Saturday, February 17, 2007

Sign language

When we hear those words, we imagine deaf people communicating by movements of their hands, arms and bodies and by facial gestures. But not only completely deaf people use it. Also people with any kind of hearing or speech impairment, and, as a side note, also some of their relatives or friends.
Some think that Sign Language is only spelling out on fingers. That is used when they need to talk about people's names or places, but fingerspelling is not Sign Language.
Many people take for granted the "internationality" of the sign language. Truth is that there is not such. Ever country has its "official" sign language, and certain pair can be as mutually untellegible as many spoken languages are between them. Differences may be in grammar or vocabulary.

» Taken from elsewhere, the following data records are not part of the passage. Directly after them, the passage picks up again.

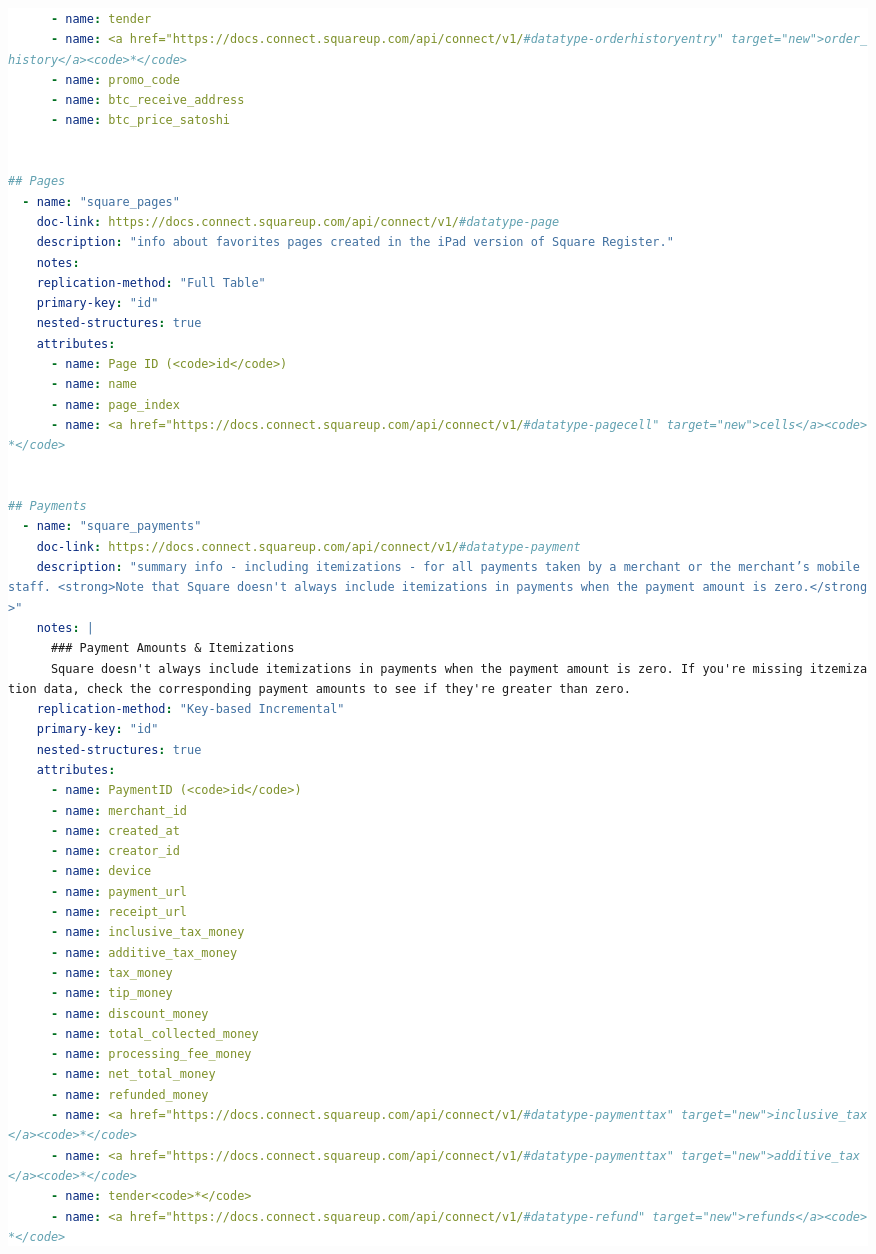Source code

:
 ```yaml
      - name: tender
      - name: <a href="https://docs.connect.squareup.com/api/connect/v1/#datatype-orderhistoryentry" target="new">order_history</a><code>*</code>
      - name: promo_code
      - name: btc_receive_address
      - name: btc_price_satoshi


## Pages
  - name: "square_pages"
    doc-link: https://docs.connect.squareup.com/api/connect/v1/#datatype-page
    description: "info about favorites pages created in the iPad version of Square Register."
    notes: 
    replication-method: "Full Table"
    primary-key: "id"
    nested-structures: true
    attributes:
      - name: Page ID (<code>id</code>)
      - name: name
      - name: page_index
      - name: <a href="https://docs.connect.squareup.com/api/connect/v1/#datatype-pagecell" target="new">cells</a><code>*</code>


## Payments
  - name: "square_payments"
    doc-link: https://docs.connect.squareup.com/api/connect/v1/#datatype-payment
    description: "summary info - including itemizations - for all payments taken by a merchant or the merchant’s mobile staff. <strong>Note that Square doesn't always include itemizations in payments when the payment amount is zero.</strong>"
    notes: |
      ### Payment Amounts & Itemizations
      Square doesn't always include itemizations in payments when the payment amount is zero. If you're missing itzemization data, check the corresponding payment amounts to see if they're greater than zero.
    replication-method: "Key-based Incremental"
    primary-key: "id"
    nested-structures: true
    attributes:
      - name: PaymentID (<code>id</code>)
      - name: merchant_id
      - name: created_at
      - name: creator_id
      - name: device
      - name: payment_url
      - name: receipt_url
      - name: inclusive_tax_money
      - name: additive_tax_money
      - name: tax_money
      - name: tip_money
      - name: discount_money
      - name: total_collected_money
      - name: processing_fee_money
      - name: net_total_money
      - name: refunded_money
      - name: <a href="https://docs.connect.squareup.com/api/connect/v1/#datatype-paymenttax" target="new">inclusive_tax</a><code>*</code>
      - name: <a href="https://docs.connect.squareup.com/api/connect/v1/#datatype-paymenttax" target="new">additive_tax</a><code>*</code>
      - name: tender<code>*</code>
      - name: <a href="https://docs.connect.squareup.com/api/connect/v1/#datatype-refund" target="new">refunds</a><code>*</code>
```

The most popular (and good to follow) example for this is the Nicaraguan Sign Language.There are not reliable statistics to know how many people in the world are deaf. First, because sensus may blur them together with people having other kinds of handicaps. Second, because there is a thin line from "hard of hearing" to "deaf". Third, for babies it might be difficult to diagnose such a condition, and many go to an older age until they are recognized as deaf. When in advanced aging, people lose their ability to hear, and go to the category of "hard of hearing", and some to deaf (people older than 65 have eight times more likely to have hearing impairment than people between 18 and 34 years old).
Some estimate that in 1990, the United States had nearly 2.300.000 people considered hard of hearing and deaf. This is a little more than 8.5 % of the population!
I think the most well-known deaf person is Helen Keller. She also goes to my list of admired people.